_PROBLEM_
Under this line are the records; repeat exactly the lines starting at the one containing "Low Speed Angles" and ending at the one containing "Kid Cudi Fire Moto Jacket", omitting pictures.

[Saved data entries]
BEGIN

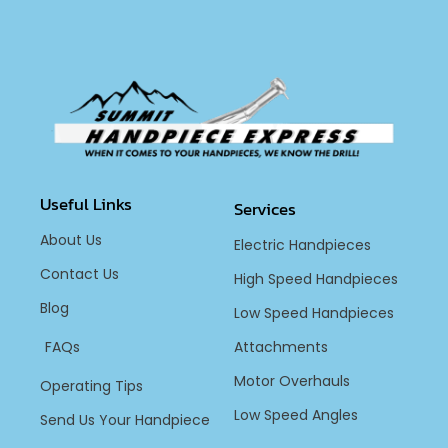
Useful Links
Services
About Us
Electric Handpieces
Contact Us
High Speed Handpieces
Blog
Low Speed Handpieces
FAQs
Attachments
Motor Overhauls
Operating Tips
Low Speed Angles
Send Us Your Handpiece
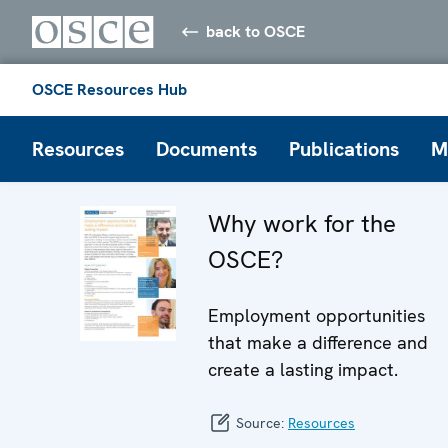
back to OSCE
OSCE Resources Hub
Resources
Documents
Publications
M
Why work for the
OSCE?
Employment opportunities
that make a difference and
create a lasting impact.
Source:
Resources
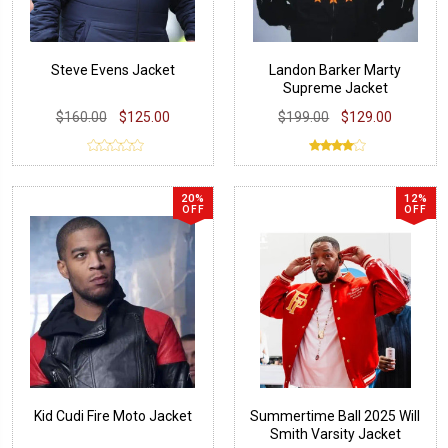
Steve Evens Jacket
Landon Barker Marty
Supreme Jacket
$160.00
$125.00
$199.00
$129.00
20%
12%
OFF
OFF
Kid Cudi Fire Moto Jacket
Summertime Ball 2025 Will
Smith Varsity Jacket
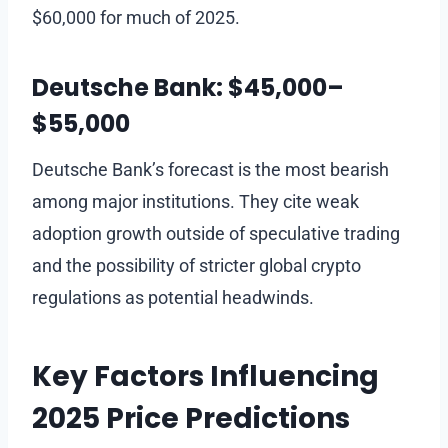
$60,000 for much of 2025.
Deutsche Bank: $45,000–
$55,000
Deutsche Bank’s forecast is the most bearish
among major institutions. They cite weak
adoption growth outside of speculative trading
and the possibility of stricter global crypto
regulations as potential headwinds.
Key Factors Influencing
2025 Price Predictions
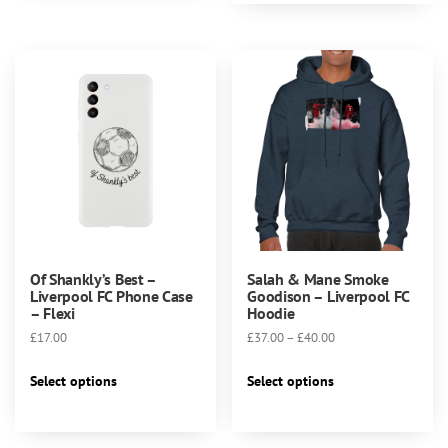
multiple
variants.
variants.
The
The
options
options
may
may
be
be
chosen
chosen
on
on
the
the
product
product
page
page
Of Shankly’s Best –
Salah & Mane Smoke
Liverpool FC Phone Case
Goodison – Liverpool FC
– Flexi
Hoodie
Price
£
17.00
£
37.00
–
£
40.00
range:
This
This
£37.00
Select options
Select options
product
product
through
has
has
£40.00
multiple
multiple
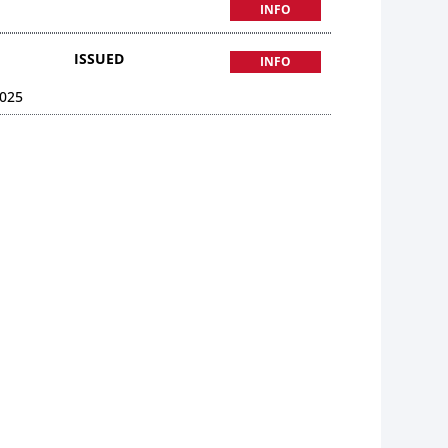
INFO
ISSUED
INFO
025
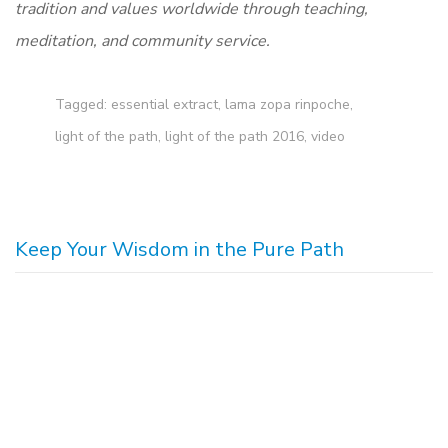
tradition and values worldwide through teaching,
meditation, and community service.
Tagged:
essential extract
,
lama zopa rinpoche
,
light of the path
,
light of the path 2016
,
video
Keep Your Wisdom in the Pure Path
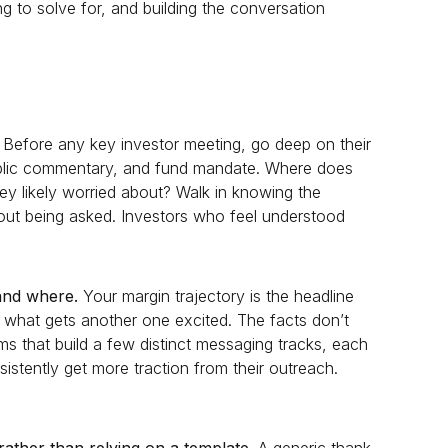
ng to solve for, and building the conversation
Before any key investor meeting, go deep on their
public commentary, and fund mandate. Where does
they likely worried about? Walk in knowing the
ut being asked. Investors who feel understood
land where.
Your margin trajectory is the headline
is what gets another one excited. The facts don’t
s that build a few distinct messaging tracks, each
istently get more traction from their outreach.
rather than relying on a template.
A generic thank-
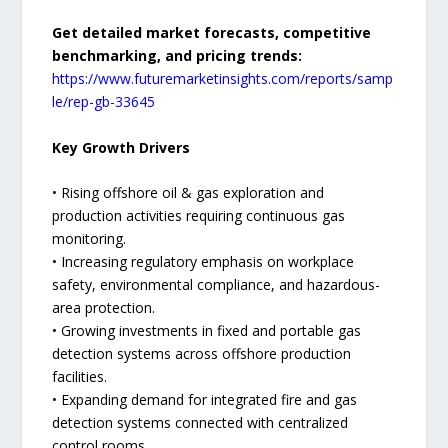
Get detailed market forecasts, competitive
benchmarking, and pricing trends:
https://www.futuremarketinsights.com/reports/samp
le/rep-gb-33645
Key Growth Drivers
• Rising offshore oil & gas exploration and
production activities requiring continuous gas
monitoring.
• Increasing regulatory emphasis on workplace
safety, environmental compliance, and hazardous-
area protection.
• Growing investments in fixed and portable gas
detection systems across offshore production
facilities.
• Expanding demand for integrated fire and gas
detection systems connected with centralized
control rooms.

END

_RESPONSE TO THIS EXERCISE_
Low Speed Angles
Send Us Your Handpiece
back to OSCE
OSCE Resources Hub
Resources
Documents
Publications
M
Why work for the
OSCE?
Employment opportunities
that make a difference and
create a lasting impact.
Source:
Resources
Steve Evens Jacket
Landon Barker Marty
Supreme Jacket
$160.00
$125.00
$199.00
$129.00
20%
12%
OFF
OFF
Kid Cudi Fire Moto Jacket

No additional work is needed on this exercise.